Very often in the long distance parenting community, the question comes up : I’m in the worst case scenario with my co-parent. My parental rights are being threatened. What do I do? These 10 strategy recommendations are for the long distance parent that is facing that worst case scenario in a contentious co-parenting relationship.
- Back to Basics. Pick up one of these books and learn the very basics of maintaining a co-parenting relationship, even with an ex you dislike or who’s being a jerk. All of these books have come recommended from other long distance parents. For the price of a paperback book, you can have a wealth of advice that could fix your relationship.
- Clean up Your own Communication House. In a contentious co-parenting relationship, everyone points fingers. Sometimes, it’s worth it to take a look at our own communication habits. Make sure you have the fundamentals of smooth co-parent communication down. Build upon that with some tried and true co-parent communication tactics.
- Be informed and educated. Know your rights, the law, your case and your judge. Read every piece of paper related to your case. Know what’s allowed and what’s not. Read up on divorce and custody in your district and your state. Read up on long distance parenting case law in your state. When does the co-parent have to accept your calls and how much notice do they have to give you? What do you need to provide to them and when? At the end of the day, it’s not your attorney or the other parent who will lose sleep if you get the short end of the stick. Do your future self the favor of preparing ahead of time and doing all the right things.
- Document everything. Use an online tool or paper and pen but keep a log of what’s happening. What you’re logging will be different from case to case. Log the events that are related to problematic activity. Every line should include the date, time, witnesses and what happened. Keep track of an event even if it’s borderline. It’s better to have too much documentation than not enough. In your documentation, stick to the facts that you personally observed.
- Be a Pack Rat.

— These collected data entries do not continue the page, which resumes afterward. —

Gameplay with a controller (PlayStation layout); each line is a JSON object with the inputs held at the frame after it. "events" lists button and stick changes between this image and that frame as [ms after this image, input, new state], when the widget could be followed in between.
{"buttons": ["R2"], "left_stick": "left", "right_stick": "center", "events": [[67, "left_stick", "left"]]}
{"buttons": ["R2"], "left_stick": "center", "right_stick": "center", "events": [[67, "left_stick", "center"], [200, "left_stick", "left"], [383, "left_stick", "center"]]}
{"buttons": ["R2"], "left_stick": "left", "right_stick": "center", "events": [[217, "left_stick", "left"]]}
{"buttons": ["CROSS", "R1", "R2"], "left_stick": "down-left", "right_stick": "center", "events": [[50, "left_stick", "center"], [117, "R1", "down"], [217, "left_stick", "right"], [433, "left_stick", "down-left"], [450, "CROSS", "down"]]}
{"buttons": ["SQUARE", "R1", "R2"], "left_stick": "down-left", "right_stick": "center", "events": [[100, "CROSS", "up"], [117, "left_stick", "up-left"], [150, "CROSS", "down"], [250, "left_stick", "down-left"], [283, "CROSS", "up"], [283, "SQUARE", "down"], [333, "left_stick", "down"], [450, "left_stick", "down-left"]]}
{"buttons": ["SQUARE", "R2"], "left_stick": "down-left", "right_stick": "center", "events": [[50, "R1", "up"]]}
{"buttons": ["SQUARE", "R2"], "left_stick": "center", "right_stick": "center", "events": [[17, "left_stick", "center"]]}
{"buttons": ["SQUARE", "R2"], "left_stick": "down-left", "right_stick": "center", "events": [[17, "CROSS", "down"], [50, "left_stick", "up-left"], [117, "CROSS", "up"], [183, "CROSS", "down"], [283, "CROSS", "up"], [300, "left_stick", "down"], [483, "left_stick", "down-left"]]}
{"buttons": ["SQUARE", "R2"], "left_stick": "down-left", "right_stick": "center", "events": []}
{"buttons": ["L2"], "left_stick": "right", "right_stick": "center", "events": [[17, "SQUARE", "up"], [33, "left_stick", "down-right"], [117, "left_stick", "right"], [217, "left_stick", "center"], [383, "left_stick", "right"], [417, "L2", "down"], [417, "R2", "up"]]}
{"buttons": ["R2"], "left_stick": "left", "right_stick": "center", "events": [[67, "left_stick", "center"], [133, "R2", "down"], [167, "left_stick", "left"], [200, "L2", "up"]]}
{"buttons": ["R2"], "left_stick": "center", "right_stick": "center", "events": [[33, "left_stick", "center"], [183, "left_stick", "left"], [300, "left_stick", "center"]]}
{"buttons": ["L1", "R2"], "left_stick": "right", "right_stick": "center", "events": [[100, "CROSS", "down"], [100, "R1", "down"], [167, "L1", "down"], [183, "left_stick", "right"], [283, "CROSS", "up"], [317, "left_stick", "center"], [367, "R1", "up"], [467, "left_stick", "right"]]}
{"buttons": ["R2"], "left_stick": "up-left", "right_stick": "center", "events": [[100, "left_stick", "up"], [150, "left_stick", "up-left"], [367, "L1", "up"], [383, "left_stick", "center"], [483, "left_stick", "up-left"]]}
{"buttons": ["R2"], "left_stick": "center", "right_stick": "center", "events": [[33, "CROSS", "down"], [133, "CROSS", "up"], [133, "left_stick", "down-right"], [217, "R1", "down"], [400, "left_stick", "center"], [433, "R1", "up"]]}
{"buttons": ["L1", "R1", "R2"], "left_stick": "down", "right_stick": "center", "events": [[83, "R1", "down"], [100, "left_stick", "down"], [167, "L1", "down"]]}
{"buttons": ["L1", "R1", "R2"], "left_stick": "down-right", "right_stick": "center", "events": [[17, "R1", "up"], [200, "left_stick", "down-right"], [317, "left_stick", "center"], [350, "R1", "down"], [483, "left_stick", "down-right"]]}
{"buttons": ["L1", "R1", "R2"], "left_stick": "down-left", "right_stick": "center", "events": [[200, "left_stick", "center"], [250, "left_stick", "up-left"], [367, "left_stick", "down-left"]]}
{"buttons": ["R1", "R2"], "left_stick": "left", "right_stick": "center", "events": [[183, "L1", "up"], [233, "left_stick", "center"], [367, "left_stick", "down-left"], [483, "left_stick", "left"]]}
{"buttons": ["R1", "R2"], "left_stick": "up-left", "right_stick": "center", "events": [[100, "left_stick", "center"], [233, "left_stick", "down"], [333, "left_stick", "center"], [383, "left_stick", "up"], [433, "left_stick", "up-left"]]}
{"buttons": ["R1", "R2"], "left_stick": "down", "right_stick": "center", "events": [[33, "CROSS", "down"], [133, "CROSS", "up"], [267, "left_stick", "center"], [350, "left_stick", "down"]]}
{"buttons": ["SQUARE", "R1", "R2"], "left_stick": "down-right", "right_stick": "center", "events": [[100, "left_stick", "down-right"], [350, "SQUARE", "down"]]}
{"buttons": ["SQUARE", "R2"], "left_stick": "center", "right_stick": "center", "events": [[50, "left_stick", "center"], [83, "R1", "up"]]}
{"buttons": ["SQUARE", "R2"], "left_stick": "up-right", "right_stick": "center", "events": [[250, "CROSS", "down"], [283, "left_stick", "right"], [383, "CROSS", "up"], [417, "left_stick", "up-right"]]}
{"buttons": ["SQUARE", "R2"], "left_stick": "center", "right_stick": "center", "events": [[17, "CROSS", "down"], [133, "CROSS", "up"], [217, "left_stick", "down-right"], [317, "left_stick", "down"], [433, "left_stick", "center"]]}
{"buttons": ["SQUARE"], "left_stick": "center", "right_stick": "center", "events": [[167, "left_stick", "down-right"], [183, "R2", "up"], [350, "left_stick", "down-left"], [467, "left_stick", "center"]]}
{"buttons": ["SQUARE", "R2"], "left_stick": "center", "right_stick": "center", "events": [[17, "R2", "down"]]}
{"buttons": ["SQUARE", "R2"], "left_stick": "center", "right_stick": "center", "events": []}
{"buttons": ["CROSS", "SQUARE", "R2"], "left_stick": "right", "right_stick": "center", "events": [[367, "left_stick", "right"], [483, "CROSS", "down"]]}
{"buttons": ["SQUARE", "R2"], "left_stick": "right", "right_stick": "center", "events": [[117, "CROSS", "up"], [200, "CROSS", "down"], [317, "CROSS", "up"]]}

Keep every piece or paper, every email, every text message, every picture, screenshot, recording. Find a way to organize yourself that works for you. In 10 years, when your kids are grown up, you can have a big bonfire and celebrate not needing it anymore. But if you are in a situation that could end up in court, every scrap of proof is evidence of your story.
- Build a habit of Disengaging. When you or your co-parent is unreceptive or angry, disengage from the conversation. You can come back to it later when everyone is fresh. When you are both angry, you will only get more frustrated and your concerns will not be addressed.
- Take it to Court. No one wants to be in court but sometimes, that’s your recourse. If your co-parent is keeping the kids from you, that’s the only way to get a remedy. You don’t have to have an attorney to make a case if your case is sound and well documented. There are ‘self help’ legal resources in most states or districts. Most court systems have legal fee waivers for low income people. Build your documentation, keep all of your records. When you have a case, take it to court.
- But don’t take ridiculous things to court. Yes, it pisses you off when they miss your call – but sometimes, they have a valid reason. Temper your own emotions with reason. Don’t file frivolous motions in court or the judge will stop taking you seriously. When you have to file something in court, make it worthwhile and weed out the stuff that was simply an insult to your pride. It’s also in your best interest to take a realistic stock of yourself and your own actions BEFORE it comes up in court. Fix it, mend it, change your ways until you are completely confident you have done your best.
- Maintain healthy boundaries. No matter what the custodial parent says, your personal life is none of their business. Your family, your choices, your religion, your relationships – all of those are yours, not theirs. Keep it that way.
- Have courage and be kind. Stand up for yourself and don’t be afraid to do it. Don’t threaten the other parent with it. They don’t believe you. They think they are right too! Just bide your time, be thoughtful and methodical. When you get what you want or need, celebrate your success without lording it over the other parent. Take it as a sign that you did a great job and that you’re on the right track.